Du solltest jetzt gehen, mein Freund. Es wird gehen, so wie es bisher immer gegangen ist, aber ich brauche nun etwas Ruhe. „Natürlich“, murmelte der alte Elf schuldbewusst. Er streifte die alte Buche noch einmal mit einem dankbaren Blick, dann machte er sich auf den Heimweg.

Als Feylarion das Haus am Fuße einer anderen, weit weniger alten und mächtigen Buche betrat, in dem er mit seiner Familie wohnte, wusste er schon, dass er zumindest für heute zu spät gekommen war, denn seine Tochter war nicht daheim. Das konnte nur bedeuten, dass sie mit ihrer ersten großen Liebe unterwegs war und dass es spät werden würde. Wieder einmal. Mit einem leisen Seufzen ließ er sich auf dem Platz nieder, auf dem er immer saß, wenn er seinem Handwerk nachging. Mit kundigem Blick suchte er die beste Sehne aus seinem Vorrat aus und begann, ein Meisterstück der Bognerkunst in Angriff zu nehmen.

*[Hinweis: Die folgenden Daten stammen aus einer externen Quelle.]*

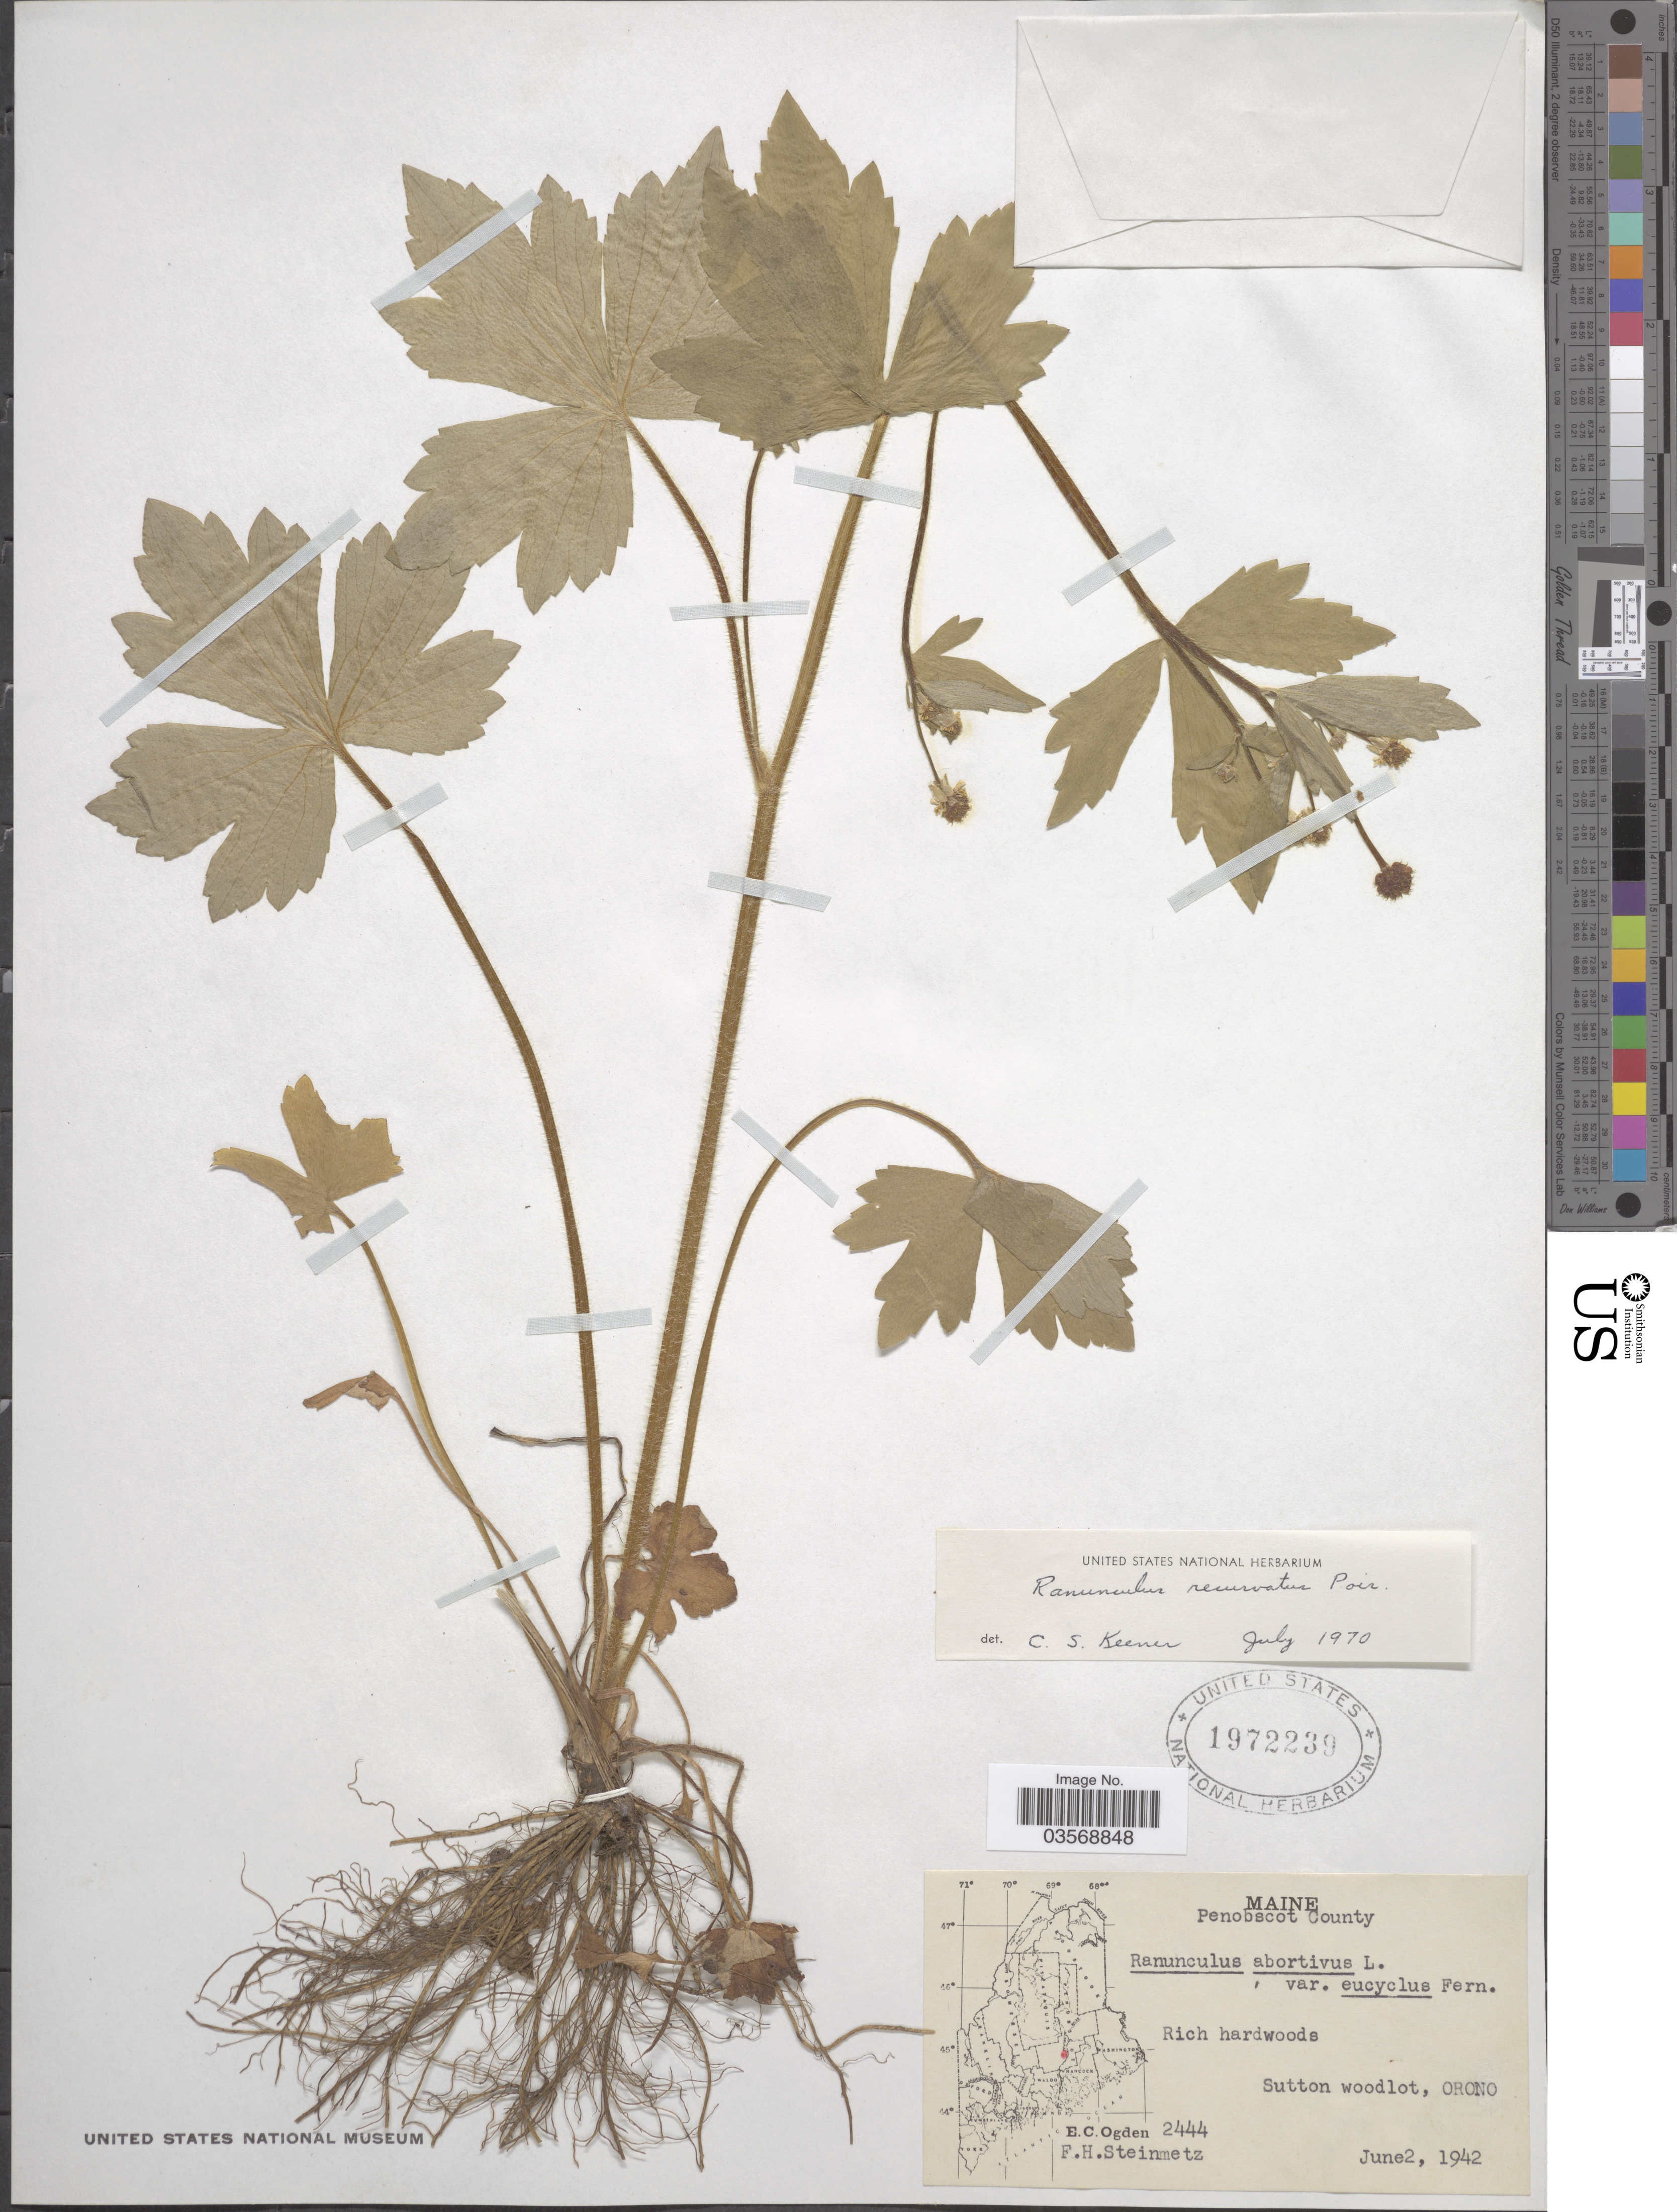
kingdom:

Ein wenig wehmütig dachte er an seine schöne Tochter. Sie hatte die Anmut, die Leidenschaft und die Schönheit ihrer Mutter geerbt, von der Farbe ihrer Augen bis hin zu ihrem leichten, eleganten Schritt. Rein äußerlich hatte sie weniger von ihm als die meisten anderen jungen Elfen der Sippe, doch er wusste, dass sie in ihrem Inneren ganz nach ihm schlug. Das erfüllte ihn mit Stolz, aber auch mit Sorge, wenn er auf sein bewegtes Leben zurückblickte. Den Stolz würde er genießen, solange er lebte, doch gegen die Sorge würde er jetzt etwas tun. Entschlossen packte er sein Werkzeug, um eine Waffe zu schaffen, die einer Königin würdig wäre.

In diesem Moment betrat die einzige, die Feylarion bei der Arbeit stören durfte, den Raum. Aitharana Buchenherz war auch nach fast 30 Ehejahren mit einem der störrischsten, seltsamsten und interessantesten Hochelfen der ganzen Sippe noch immer die gleiche strahlende Schönheit wie an dem Tag, als sie sich kennengelernt hatten. Lang, voll und weich fiel ihr das schwarze Haar bis an die Hüften herunter, betonte unaufdringlich das schlichte Moosgrün ihres Kleides und den amethystfarbenen Ton ihrer Augen. Aitharana sagte immer, dass die Liebe zu ihrem Mann ihr besser stünde als der teuerste Schmuck der Menschenwelt, und Feylarion, der zu seiner Zeit mehr als genug von diesem Schmuck gesehen hatte, sah ihr um dieser Liebe willen alles nach.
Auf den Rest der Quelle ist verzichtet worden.